All the conservatives in Europe, all the socialists in Europe will have to campaign on the same agenda. All the media, possibly including the U.S. media, will compete to organize a debate broadcast live among the candidates like between Mr. Obama and Mr. Romney. All of the EU citizens and possibly some American ones will watch. It will be a first. All the European citizens will understand that for the first time there will be a real stake in the European elections. It will be up to them to decide who will be Mr. or Mrs. Europe and to choose him or her on an agenda, which means that in the middle of next year there will be on the world stage one person having the legitimacy received from the vote of 700 million European citizens. This will make a difference, if we are able to do so as it is planned, scheduled in the European treaty.
And the last issue, the last choice to be made in the next two years, of course, is the renewal, updating of the transatlantic relations. We are very happy on the European side of the launching of the Transatlantic Trade and Investment Partnership (TTIP). It’s very important. To say it in a nutshell, we realize that the 21st century will be a difficult one – a very enthusiastic, but very difficult for us with all those emerging powers, all those risks of proliferation of weapons of mass destruction, all those very important countries muddling through to invent new forms of democracy, all those fanaticisms here and there particularly around Europe, very close to Europe, Maghreb and the Middle East.
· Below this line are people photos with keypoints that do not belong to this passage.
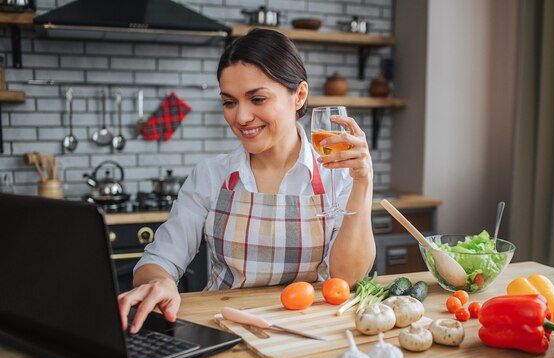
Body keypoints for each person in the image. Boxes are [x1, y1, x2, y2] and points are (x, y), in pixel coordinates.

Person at [118, 29, 376, 333]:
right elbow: (160, 258)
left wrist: (363, 182)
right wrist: (160, 282)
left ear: (300, 95)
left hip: (310, 331)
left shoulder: (337, 173)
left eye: (257, 99)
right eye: (229, 102)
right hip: (222, 330)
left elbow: (346, 278)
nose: (241, 117)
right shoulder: (212, 175)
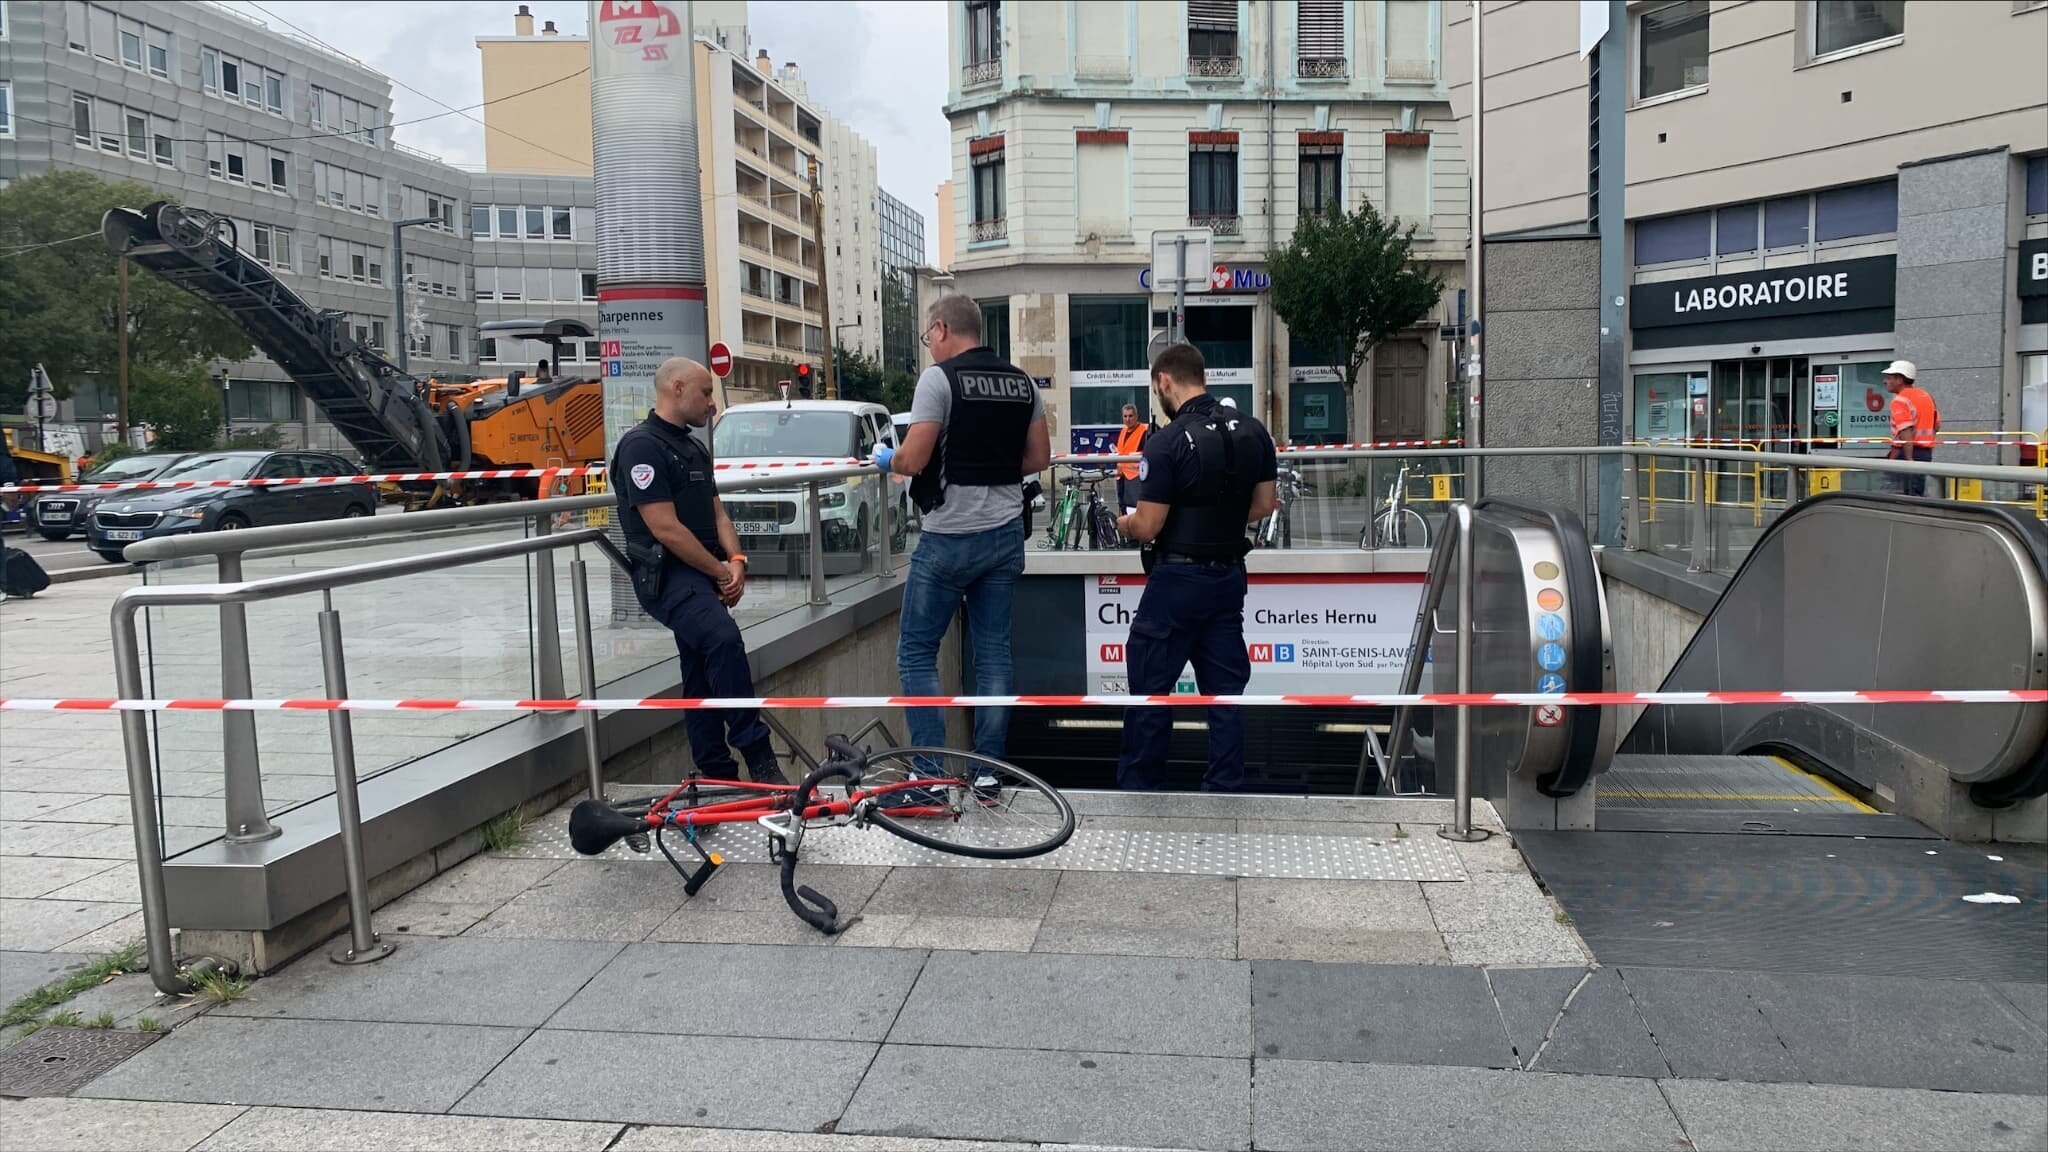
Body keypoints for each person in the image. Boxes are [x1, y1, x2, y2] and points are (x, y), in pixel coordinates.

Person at [874, 294, 1051, 757]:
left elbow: (913, 459)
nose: (929, 344)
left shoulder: (938, 380)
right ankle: (987, 772)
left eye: (928, 336)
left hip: (949, 538)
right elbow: (1039, 458)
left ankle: (930, 778)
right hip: (1006, 534)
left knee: (916, 651)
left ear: (941, 329)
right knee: (993, 654)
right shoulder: (1022, 383)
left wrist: (886, 458)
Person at [612, 357, 784, 783]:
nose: (711, 403)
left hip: (702, 573)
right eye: (705, 392)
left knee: (700, 667)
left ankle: (714, 771)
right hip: (668, 576)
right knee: (723, 641)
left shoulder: (693, 447)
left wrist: (737, 561)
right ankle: (758, 755)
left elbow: (717, 512)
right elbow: (665, 528)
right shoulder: (641, 447)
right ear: (676, 388)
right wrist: (722, 572)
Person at [1114, 343, 1277, 792]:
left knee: (1150, 690)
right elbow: (1264, 505)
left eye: (1156, 388)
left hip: (1175, 583)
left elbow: (1148, 525)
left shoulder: (1166, 441)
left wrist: (1124, 523)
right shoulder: (1253, 431)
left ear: (1165, 381)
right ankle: (1225, 789)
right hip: (1228, 579)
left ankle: (1139, 791)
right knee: (1225, 695)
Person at [1883, 360, 1939, 497]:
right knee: (1916, 493)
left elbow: (1905, 431)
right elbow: (1936, 425)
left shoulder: (1900, 400)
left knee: (1901, 496)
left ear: (1899, 379)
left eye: (1889, 378)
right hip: (1925, 453)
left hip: (1906, 453)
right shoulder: (1926, 396)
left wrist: (1909, 460)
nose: (1885, 381)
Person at [1114, 403, 1150, 515]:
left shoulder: (1145, 430)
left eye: (1130, 416)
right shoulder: (1123, 431)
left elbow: (1147, 453)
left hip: (1136, 477)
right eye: (1125, 416)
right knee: (1123, 508)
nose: (1128, 419)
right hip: (1122, 476)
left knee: (1134, 510)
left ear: (1136, 416)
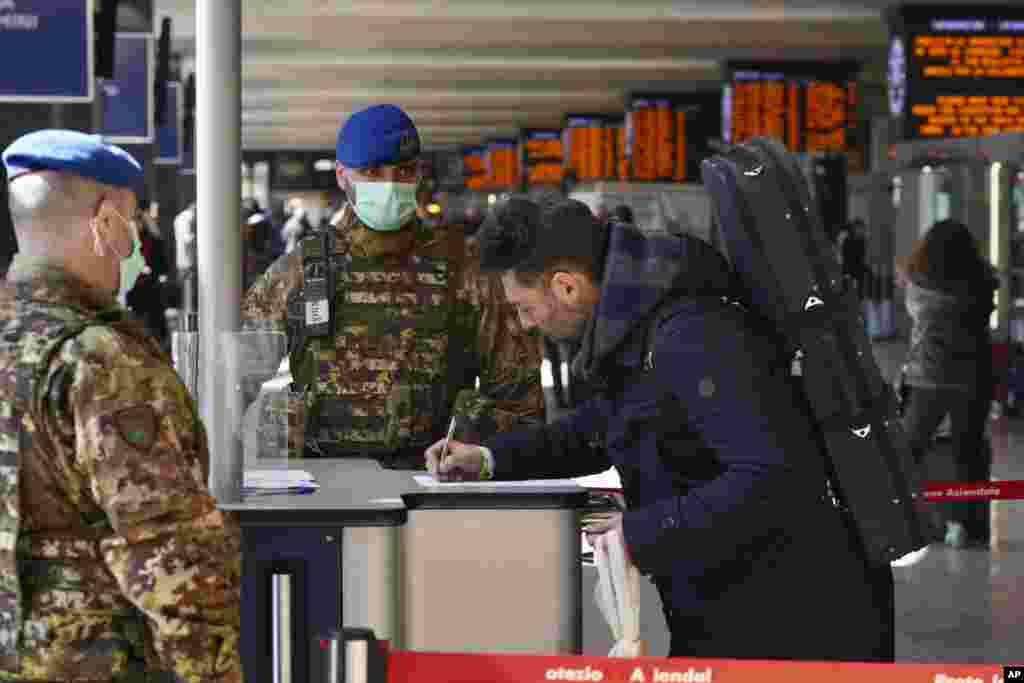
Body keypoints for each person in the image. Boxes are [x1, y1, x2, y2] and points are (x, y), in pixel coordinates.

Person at [426, 197, 895, 661]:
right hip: (733, 603)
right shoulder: (638, 323)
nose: (527, 325)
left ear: (566, 287)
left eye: (525, 308)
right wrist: (488, 458)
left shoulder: (691, 333)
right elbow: (596, 429)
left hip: (800, 625)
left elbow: (773, 478)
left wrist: (639, 533)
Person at [0, 130, 242, 681]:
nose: (137, 241)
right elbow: (171, 558)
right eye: (133, 221)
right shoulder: (98, 360)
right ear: (106, 224)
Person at [241, 104, 543, 464]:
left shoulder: (466, 268)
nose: (388, 184)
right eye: (371, 172)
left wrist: (480, 454)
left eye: (403, 171)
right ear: (342, 176)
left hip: (433, 485)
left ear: (418, 174)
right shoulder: (303, 270)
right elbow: (232, 381)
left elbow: (520, 402)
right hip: (322, 485)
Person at [897, 218, 998, 548]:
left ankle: (906, 517)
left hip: (930, 378)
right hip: (974, 378)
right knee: (968, 451)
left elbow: (916, 314)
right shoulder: (982, 285)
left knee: (909, 448)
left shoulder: (919, 286)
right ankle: (966, 525)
So in these very enthusiastic but dangerous times, at a time when we the Westerners, the U.S., the Europeans and Canadians, we have set up all the international organizations existing today. And we are still in a position to influence them - but we know that in two or three decades the world will be very different. Now is the time for us to work together to ensure that to ensure that all the standards recognized explicitly or implicitly by the rest of the world for the rest of the century are our standards, our democratic standards, our human rights standards, our economic, technical, et cetera, standards. It’s still time to do that, but we are running out of time. In one or two, maximum three decades, this will be another world. This world can be framed by us. Not by the U.S. alone, not by the EU alone, but by the two of us it’s possible. I hope we will make it.
Remarks delivered by The Honorable Alain Lamassoure, Chairman of the European Parliament’s Budget Committee and lead negotiator on the European Union’s Multiannual Financial Framework (2014-2020) on July 18, 2013 at a meeting organized by The European Institute in cooperation with the European Parliament Liaison Office with the U.S. Congress.